Now in the final practice stretch for their first race in two and a half weeks, the Crimson heavyweight oarsmen are settling down to try and solve a difficulty that has plagued them for the last few years: their inability to attain a really high speed over short distances The course for the Olympic races in Tokyo this summer as well as for the American trials in early July will be the 2000 meter sprint.
Traditionally powerful at a low stroke over long distances, the Crimson last year capped Coach Harry Parker's fine first season as varsity coach with an overwhelming eight length victory against Yale over a four mile course. But the varsity failed even to qualify for the finals of the Eastern Sprints, while Yale finished second only to the Big Red of Cornell.
Five members of last year's varsity boat have returned, and Parker has also been able to draw from seven of last year's undefeated freshman crew and from five of the JV's. This group of talented oarsmen--the best Harvard has had in a number of years--gives the crew tremendous potential.
Blessed with excellent weather last fall, the heavyweights have already made some progress. "By the time of our fall race," Parker said, "we had three crews rowing as well and as fast as any one crew we've had in previous fall rowings."
In addition, a rigorous program of weight lifting, running, and other training devices over the winter months and the concentrated practice session over spring vacation have put the heavyweights "in very good condition." Sprit, too, is high, as the squad's depth has resulted in the keenest competition for seats in years.

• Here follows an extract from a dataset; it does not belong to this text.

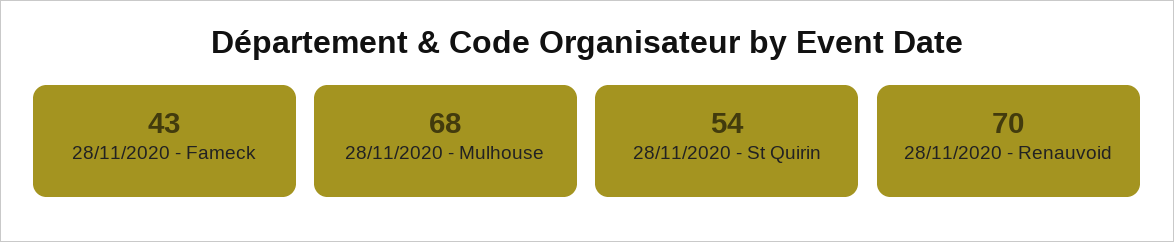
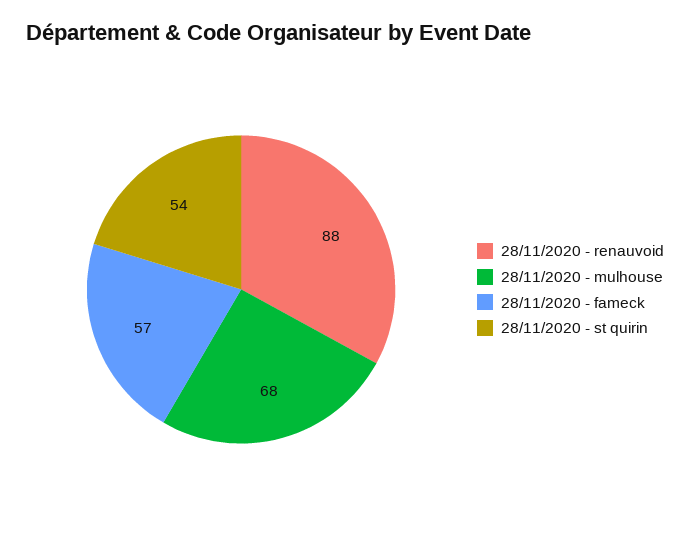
28/11/2020 - Fameck: 43 -> 57
28/11/2020 - Renauvoid: 70 -> 88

But whether Parker has found the best combination for his varsity boat and licked the Crimson's difficulties with short distances will not be apparent for yet another month.
At present, the varsity and JV combinations are "showing signs of jelling and are beginning to develop good speed. Captain Harry Pollock, at the five position, leads the varsity which includes four other members of last year's first boat: juniors Geoff Picard at stroke, Paul Gunderson at six, Tom Pollock at four, and Bob Schwar at bow.
The remaining three are recruits from last year's JV's: junior Bob Whitney at seven, senior Ed Quattlebaum at three, and junior Geoffrey Gratwick at two. Senior Ted Washburn is in his second year as coxswain. Parker plans to stay with this combination for a while.
The obvious crew to beat among the heavyweights will be Cornell, winner of last year's sprints. Yale, which finished second, is also confident, and Navy and M.I.T. will also be strong contenders.
Seeking Top Spot
In the lightweights, Coach Freddy Cabot will be seeking to regain the top spot among Eastern crews which the Crimson held from 1958 through 1961. Cornell and M.I.T. defeated the Crimson last year with "sheer brute strength," Cabot said, and he hopes to beef up his first boat this year while maintaining its good rowing style.
The lightweights will open Harvard's rowing season against Columbia and Rutgers here April 18. Though Cabot feels "we have a long way to go," their performance has been encouraging. The varsity rowed a time trial Tuesday faster than any time last year, and if this improvement continues, Cabot could regain the title.
Though no boat is final until race day, Cabot intends to stay for a while with senior Dick Masland at stroke, sophomores Roman Nowygrod and Allan Tice at seven and six, senior Charles McClennen at five, sophomores Peter Schwab at four and Bruce Stevenson at three, Captain Jim MacMahon at two and Martyn Greenacre at bow.